One trouble with all these contrivances was that, although they aided man to figure, they offered no means of making a record of the work. The man who used these machines had no way of checking his work to know if it was right unless he did it all over again.

The first machine to perform multiplication by means of successive additions was invented by Leibnitz in the year 1671 and completed in 1694. It employed the principle of the “stepped reckoner.” This model was kept first at Göttingen and afterward at Hanover, but it did not act efficiently, as the gears were not cut with sufficient accuracy. This was long before the days of accurate machine tools.

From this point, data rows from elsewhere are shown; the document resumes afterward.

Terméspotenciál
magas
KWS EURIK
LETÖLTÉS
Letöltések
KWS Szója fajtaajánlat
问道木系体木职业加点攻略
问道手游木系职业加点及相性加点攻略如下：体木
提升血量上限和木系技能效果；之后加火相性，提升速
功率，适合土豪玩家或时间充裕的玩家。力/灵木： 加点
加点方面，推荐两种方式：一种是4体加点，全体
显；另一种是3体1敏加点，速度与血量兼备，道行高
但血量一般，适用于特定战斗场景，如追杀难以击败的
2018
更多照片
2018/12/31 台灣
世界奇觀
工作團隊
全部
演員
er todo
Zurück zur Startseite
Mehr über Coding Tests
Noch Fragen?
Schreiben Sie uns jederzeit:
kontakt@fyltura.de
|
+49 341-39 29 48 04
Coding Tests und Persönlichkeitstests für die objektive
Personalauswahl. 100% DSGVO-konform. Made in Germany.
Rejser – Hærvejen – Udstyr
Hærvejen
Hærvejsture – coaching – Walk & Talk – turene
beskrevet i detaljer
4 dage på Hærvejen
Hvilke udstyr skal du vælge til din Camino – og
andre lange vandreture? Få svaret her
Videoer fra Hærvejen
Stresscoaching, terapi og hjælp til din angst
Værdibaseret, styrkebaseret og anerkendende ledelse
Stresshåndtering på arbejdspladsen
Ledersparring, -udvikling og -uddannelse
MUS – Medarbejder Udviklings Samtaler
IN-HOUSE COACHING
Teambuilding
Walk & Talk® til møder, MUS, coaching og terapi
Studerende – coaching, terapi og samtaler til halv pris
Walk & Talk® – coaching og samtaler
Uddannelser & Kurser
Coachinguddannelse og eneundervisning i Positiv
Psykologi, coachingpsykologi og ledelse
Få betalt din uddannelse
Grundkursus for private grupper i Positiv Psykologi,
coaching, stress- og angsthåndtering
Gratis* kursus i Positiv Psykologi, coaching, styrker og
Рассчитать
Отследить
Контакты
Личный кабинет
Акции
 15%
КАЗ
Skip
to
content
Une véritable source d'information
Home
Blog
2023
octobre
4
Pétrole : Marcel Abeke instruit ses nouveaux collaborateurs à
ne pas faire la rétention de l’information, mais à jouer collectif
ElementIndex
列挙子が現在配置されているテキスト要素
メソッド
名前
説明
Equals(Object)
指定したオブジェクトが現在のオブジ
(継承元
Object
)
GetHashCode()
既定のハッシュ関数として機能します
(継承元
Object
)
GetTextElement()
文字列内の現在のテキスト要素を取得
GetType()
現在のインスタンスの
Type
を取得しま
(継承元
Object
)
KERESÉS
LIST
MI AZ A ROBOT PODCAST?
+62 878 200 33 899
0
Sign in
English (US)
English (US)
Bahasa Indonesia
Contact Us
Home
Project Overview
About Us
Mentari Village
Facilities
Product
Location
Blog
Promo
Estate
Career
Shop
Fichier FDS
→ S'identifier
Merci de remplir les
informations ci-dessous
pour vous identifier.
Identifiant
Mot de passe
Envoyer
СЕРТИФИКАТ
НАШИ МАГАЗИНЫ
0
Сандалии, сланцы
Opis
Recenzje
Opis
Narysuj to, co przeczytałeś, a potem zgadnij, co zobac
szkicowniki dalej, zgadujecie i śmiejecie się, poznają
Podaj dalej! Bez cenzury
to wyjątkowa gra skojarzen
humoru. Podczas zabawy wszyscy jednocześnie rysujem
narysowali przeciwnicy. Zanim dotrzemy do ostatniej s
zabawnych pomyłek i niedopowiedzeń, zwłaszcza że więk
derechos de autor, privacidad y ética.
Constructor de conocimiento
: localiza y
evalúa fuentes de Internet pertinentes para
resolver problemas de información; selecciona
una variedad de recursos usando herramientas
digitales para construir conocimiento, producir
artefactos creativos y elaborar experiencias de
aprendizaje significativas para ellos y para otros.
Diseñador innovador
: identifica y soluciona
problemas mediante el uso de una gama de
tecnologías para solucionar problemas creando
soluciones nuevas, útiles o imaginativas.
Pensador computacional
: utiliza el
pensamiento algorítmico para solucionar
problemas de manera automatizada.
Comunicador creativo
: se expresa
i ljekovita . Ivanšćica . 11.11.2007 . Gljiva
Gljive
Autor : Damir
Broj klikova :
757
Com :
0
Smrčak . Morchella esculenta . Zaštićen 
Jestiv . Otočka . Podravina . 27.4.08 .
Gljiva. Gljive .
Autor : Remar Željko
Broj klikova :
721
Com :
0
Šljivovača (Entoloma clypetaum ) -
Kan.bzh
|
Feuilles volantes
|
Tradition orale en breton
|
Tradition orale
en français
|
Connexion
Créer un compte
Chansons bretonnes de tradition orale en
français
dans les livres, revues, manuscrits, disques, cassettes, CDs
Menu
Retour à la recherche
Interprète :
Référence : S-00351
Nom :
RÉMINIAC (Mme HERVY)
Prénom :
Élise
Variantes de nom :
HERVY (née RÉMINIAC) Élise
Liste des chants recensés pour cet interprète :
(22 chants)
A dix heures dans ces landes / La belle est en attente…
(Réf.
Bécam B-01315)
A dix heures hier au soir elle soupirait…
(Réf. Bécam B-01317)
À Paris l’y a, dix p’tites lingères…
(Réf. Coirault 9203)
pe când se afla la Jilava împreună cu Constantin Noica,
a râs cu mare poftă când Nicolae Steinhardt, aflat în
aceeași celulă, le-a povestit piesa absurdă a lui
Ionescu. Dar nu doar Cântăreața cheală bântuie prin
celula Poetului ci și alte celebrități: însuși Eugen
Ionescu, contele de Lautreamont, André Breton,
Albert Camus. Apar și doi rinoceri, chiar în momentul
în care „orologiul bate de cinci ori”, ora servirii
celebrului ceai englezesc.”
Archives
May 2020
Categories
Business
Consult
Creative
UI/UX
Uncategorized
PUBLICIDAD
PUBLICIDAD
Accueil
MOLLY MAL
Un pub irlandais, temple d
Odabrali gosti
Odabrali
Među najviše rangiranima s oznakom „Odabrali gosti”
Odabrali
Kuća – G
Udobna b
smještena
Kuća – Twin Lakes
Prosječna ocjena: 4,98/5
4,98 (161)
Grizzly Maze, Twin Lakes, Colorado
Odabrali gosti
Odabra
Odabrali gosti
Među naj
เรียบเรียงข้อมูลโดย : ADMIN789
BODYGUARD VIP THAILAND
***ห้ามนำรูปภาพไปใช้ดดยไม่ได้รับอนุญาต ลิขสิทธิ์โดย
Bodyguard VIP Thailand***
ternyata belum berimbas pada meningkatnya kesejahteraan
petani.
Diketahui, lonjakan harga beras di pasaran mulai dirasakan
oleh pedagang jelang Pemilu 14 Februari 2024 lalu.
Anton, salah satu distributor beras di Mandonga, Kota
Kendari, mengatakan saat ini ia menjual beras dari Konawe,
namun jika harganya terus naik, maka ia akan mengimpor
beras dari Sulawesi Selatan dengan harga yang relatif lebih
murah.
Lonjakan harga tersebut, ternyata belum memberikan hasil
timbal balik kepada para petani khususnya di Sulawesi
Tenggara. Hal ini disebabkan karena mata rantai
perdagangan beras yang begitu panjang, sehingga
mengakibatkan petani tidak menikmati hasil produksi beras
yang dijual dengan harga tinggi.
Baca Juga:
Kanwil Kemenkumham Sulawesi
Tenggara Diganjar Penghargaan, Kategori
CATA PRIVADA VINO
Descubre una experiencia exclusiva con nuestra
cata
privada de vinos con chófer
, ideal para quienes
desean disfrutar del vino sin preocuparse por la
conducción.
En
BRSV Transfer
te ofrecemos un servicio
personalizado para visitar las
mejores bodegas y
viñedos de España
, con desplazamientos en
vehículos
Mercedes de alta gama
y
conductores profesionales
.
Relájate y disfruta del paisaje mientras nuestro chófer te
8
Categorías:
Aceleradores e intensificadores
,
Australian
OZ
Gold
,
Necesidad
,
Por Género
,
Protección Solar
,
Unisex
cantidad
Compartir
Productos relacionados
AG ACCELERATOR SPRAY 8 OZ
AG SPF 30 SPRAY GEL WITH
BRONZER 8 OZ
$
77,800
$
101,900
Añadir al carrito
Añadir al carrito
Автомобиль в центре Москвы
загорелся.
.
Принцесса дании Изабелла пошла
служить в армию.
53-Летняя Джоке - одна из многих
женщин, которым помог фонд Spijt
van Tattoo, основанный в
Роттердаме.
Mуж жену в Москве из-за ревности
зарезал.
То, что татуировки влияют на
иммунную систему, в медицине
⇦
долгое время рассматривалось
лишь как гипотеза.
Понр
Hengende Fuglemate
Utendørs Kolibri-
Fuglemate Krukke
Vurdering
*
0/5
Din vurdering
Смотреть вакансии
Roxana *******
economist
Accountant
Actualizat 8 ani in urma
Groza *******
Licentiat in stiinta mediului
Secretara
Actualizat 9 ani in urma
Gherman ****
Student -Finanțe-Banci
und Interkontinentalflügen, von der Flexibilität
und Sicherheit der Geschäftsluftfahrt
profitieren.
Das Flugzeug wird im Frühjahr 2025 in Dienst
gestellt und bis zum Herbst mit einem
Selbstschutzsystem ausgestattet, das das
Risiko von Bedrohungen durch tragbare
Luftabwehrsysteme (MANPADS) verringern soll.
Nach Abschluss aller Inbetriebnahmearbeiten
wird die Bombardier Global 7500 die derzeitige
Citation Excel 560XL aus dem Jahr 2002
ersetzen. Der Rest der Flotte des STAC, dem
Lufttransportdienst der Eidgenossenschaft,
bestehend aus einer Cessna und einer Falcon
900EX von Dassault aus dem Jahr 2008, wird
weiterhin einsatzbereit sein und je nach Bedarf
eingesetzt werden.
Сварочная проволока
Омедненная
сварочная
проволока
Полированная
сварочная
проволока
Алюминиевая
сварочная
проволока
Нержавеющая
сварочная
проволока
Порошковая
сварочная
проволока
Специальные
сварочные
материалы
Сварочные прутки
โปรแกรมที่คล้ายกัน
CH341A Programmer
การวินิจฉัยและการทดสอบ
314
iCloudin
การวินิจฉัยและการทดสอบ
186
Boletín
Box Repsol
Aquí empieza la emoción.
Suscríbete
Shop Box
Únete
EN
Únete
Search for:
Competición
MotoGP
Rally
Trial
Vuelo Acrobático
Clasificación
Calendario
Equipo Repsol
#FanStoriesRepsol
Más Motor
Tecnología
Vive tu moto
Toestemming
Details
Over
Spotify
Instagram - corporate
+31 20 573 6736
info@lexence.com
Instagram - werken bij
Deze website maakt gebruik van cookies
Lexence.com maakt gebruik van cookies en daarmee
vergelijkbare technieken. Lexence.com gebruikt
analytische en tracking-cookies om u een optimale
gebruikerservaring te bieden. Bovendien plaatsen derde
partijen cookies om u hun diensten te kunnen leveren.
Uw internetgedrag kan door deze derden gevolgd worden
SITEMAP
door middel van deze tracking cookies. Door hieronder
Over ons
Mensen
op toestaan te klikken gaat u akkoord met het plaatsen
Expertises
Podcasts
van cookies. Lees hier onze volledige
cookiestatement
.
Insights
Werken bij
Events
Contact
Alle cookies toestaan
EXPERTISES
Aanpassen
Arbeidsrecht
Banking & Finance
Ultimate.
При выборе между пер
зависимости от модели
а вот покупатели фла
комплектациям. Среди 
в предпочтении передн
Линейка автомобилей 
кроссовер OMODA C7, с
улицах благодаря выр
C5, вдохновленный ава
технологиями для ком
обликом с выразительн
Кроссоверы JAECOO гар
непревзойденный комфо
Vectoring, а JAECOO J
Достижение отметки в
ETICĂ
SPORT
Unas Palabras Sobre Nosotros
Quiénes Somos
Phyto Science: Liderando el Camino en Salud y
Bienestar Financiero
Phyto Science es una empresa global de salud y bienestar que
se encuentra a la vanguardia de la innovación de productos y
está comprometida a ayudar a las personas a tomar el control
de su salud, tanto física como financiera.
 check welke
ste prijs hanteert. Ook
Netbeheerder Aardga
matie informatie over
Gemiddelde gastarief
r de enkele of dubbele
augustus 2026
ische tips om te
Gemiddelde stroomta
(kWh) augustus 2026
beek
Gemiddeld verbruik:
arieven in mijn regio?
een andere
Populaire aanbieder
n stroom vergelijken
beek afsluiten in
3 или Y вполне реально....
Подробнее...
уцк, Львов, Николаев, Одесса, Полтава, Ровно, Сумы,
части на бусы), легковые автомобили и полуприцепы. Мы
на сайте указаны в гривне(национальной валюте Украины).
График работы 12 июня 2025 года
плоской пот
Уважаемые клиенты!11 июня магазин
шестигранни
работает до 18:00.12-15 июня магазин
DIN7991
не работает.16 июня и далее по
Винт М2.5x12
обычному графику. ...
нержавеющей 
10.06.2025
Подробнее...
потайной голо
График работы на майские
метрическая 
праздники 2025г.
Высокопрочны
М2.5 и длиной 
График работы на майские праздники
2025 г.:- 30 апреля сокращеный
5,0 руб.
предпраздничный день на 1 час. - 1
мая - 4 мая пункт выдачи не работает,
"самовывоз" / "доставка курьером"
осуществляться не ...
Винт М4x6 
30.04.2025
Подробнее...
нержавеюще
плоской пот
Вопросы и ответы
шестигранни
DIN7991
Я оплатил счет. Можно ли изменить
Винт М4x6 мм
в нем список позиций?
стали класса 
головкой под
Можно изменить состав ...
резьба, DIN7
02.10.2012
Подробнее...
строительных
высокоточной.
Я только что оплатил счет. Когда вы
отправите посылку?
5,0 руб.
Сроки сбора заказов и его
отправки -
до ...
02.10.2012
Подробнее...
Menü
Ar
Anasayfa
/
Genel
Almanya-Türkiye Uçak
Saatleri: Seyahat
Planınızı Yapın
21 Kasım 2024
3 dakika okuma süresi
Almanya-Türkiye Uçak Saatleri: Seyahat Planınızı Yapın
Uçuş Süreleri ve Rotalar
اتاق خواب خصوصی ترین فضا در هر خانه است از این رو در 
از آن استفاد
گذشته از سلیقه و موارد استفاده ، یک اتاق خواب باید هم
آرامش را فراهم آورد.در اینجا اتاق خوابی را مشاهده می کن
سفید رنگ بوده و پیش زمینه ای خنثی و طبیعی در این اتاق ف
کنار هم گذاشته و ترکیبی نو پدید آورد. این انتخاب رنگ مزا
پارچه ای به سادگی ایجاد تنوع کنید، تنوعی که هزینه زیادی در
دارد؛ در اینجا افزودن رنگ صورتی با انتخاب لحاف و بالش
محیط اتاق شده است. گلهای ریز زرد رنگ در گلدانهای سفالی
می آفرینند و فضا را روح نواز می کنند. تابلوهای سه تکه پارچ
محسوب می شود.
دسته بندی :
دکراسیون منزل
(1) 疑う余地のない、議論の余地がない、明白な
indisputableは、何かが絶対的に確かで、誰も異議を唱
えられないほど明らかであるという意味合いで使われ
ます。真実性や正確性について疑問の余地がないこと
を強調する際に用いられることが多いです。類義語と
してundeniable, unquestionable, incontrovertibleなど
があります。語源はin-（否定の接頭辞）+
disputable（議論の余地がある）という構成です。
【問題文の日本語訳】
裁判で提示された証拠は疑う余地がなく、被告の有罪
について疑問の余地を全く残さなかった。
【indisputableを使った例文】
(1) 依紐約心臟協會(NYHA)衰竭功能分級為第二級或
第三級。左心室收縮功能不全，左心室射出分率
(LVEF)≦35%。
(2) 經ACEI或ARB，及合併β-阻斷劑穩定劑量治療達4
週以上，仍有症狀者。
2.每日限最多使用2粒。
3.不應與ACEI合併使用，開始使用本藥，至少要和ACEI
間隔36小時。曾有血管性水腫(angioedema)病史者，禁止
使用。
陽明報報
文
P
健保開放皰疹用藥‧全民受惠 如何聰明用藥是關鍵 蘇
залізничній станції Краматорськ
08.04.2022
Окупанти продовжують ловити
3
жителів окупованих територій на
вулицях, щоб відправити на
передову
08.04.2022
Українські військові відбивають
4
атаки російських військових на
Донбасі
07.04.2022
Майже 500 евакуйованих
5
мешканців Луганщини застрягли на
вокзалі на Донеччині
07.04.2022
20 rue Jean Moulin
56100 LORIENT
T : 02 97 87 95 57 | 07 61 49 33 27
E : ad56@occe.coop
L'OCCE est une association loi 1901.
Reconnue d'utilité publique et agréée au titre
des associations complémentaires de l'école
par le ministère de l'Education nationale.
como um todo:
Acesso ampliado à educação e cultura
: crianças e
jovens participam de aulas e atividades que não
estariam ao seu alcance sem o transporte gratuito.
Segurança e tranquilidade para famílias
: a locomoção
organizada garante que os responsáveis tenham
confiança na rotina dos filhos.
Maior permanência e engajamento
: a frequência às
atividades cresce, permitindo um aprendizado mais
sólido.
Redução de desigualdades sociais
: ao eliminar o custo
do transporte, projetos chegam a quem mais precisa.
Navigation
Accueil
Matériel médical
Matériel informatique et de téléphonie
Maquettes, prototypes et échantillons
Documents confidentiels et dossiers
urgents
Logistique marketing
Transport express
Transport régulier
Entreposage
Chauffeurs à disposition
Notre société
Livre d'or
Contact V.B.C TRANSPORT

The first satisfactory calculating machine of this nature was that of C. X. Thomas, which was brought out about 1820. It is usually called the Thomas de Colmar Arithmometer. This Thomas type of machine, which is commonly known as the beveled gear type, is still in use today in modern business.

The “Difference Engine.”

In the year 1822 a very ambitious project was conceived by Charles Babbage. He commenced to construct an automatic calculating machine, which he called a “difference engine.” The work was continued during the following twenty years, the English government contributing about $85,000 to defray its cost. Babbage himself spent a further sum of about $30,000. At the end of that time the construction of the engine, though nearly finished, was unfortunately abandoned, owing to some misunderstanding with the government. A portion of this engine is exhibited in South Kensington Museum, London, along with other examples of Babbage’s work. If the engine had been finished it would have contained seven columns of wheels, twenty wheels in each column, and also a contrivance for stereotyping the tables calculated by it. It was intended to perform the most extended calculations required in astronomy and navigation, and to stamp a record of its work into plates of copper or other material.